Task statement
In the material below, the lines from the one containing "thumb mcp: (178, 17)" through the one containing "index dip: (383, 209)" are to be given again exactly, ends included, and no others.

+ + + + +

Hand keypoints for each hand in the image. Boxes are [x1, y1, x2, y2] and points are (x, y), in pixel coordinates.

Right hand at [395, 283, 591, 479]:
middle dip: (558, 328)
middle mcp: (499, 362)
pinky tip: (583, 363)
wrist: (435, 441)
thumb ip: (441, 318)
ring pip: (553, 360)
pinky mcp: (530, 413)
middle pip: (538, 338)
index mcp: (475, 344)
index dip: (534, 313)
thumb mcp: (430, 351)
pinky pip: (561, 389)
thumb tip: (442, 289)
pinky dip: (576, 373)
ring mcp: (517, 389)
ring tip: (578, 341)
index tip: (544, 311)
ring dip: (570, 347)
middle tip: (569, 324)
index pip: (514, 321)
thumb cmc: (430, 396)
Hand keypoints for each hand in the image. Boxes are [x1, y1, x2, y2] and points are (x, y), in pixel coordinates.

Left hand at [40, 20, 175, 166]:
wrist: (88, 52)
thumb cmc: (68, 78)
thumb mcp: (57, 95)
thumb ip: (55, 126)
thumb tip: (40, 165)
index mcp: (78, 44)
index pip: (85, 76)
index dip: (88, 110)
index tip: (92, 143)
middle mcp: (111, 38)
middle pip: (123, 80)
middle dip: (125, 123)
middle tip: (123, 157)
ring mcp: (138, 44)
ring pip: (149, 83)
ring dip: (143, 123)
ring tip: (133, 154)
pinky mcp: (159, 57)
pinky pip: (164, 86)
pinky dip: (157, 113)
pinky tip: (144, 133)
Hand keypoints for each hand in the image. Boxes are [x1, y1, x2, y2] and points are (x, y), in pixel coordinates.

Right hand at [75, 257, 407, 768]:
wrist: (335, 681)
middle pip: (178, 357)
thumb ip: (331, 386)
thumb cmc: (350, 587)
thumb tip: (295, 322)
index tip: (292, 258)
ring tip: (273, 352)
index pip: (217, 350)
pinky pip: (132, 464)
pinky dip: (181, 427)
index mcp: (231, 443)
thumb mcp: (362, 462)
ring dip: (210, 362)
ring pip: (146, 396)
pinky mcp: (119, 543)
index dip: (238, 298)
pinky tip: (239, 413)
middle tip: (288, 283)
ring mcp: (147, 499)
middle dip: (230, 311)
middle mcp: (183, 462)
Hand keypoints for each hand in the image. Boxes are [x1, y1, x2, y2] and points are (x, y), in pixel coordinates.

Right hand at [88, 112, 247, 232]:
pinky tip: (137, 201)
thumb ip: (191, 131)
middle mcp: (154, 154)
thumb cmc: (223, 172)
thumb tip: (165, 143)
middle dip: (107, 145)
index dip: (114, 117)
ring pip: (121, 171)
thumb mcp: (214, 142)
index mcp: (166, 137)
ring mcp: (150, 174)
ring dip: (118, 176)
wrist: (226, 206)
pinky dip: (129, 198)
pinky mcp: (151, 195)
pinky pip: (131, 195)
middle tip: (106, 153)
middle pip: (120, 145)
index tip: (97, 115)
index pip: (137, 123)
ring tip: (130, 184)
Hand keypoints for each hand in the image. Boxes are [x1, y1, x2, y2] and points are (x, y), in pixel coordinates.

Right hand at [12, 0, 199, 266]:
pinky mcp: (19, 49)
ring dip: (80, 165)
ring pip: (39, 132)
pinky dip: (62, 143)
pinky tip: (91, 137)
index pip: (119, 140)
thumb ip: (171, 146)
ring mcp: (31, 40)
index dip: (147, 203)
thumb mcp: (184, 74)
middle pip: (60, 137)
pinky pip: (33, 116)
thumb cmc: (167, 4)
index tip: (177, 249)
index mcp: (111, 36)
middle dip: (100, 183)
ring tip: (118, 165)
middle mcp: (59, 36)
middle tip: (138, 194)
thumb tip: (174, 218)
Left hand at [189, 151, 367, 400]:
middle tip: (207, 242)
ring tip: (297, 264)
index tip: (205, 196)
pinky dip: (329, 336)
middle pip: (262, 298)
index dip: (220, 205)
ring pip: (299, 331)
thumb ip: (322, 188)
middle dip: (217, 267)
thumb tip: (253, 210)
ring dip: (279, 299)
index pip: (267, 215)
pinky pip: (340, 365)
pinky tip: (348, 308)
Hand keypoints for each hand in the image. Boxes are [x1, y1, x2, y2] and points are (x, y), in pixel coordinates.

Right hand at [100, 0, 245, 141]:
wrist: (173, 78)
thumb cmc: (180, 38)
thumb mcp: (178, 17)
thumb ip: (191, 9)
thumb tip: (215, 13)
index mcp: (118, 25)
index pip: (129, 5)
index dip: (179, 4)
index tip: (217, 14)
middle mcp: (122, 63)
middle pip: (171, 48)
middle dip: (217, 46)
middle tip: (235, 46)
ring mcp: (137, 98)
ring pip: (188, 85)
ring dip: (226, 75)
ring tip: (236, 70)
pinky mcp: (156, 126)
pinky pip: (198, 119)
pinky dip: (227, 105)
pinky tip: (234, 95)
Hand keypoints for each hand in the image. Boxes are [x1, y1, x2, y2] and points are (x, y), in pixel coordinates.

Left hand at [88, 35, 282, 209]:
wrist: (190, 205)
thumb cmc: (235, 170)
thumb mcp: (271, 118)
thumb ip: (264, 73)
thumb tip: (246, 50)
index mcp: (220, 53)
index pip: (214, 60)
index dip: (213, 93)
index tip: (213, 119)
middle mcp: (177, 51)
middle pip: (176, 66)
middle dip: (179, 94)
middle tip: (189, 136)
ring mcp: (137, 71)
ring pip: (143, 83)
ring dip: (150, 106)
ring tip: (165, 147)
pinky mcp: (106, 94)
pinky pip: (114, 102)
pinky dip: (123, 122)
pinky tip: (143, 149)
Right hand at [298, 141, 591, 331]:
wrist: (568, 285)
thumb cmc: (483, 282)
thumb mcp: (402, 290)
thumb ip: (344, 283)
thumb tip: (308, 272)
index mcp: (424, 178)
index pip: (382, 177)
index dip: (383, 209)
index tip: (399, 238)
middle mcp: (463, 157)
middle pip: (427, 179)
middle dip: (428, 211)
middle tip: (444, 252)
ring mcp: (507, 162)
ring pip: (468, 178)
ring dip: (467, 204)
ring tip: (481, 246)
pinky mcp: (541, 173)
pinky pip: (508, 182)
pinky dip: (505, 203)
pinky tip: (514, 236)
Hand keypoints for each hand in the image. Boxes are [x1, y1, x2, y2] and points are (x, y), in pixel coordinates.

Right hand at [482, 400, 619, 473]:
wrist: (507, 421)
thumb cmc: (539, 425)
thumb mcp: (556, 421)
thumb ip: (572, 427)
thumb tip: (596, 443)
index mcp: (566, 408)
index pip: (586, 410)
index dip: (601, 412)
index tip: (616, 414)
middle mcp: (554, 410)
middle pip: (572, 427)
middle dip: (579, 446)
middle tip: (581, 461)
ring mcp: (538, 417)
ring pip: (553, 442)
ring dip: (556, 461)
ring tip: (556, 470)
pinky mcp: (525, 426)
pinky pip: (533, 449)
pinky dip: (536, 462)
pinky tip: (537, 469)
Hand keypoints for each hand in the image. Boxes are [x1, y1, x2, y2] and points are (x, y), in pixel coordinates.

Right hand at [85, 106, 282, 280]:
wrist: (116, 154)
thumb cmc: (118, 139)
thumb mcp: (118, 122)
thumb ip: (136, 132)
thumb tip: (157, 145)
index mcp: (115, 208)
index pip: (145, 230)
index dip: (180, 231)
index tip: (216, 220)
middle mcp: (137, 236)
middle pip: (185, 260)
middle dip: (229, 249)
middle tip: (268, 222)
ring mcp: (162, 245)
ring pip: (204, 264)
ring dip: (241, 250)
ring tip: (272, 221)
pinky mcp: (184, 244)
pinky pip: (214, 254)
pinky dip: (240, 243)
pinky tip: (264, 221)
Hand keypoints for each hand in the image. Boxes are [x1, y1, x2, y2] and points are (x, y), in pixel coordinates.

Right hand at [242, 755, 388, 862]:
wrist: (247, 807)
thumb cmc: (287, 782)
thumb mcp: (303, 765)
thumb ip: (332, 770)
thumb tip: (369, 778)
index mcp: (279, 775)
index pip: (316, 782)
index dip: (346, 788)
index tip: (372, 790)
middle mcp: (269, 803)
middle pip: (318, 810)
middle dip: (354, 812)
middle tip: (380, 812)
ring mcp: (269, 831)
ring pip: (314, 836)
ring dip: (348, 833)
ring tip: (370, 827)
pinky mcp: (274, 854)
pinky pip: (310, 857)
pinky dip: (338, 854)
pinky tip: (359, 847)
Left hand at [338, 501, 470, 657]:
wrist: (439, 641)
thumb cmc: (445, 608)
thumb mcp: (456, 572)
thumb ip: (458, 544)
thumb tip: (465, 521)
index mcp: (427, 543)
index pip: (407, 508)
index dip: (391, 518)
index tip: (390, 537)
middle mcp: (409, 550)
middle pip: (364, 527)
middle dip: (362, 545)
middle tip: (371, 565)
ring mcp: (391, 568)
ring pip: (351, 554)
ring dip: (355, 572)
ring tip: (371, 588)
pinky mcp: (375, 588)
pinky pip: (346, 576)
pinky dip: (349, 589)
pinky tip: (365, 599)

+ + + + +

Reply to the task
thumb mcp: (178, 17)
thumb ip: (191, 9)
thumb tip: (215, 13)
index mcp: (118, 25)
index pip: (129, 5)
index dip: (179, 4)
index tip: (217, 14)
middle mcp: (122, 63)
middle pip: (171, 48)
middle dip: (217, 46)
middle tip: (235, 46)
ring mcp: (137, 98)
ring pip: (188, 85)
ring dip: (226, 75)
ring tip: (236, 70)
pinky mcp: (156, 126)
pinky pip: (198, 119)
pinky dip: (227, 105)
pinky tip: (234, 95)
Hand keypoints for each hand in the image. Boxes are [x1, y1, x2, y2] and points are (x, y), in pixel coordinates.

Left hand at [88, 35, 282, 209]:
wrist: (190, 205)
thumb cmc: (235, 170)
thumb mcp: (271, 118)
thumb ip: (264, 73)
thumb tip: (246, 50)
index mcp: (220, 53)
index pip: (214, 60)
index dip: (213, 93)
index tip: (213, 119)
middle mcp: (177, 51)
middle pip: (176, 66)
middle dip: (179, 94)
middle tip: (189, 136)
ring mcp: (137, 71)
ring pip: (143, 83)
ring dip: (150, 106)
ring tip: (165, 147)
pinky mcp: (106, 94)
pinky pip: (114, 102)
pinky dip: (123, 122)
pinky tip: (143, 149)
Right hand at [298, 141, 591, 331]:
wrist: (568, 285)
thumb cmc: (483, 282)
thumb mcp: (402, 290)
thumb ip: (344, 283)
thumb tip: (308, 272)
index mcp: (424, 178)
index pip: (382, 177)
index dip: (383, 209)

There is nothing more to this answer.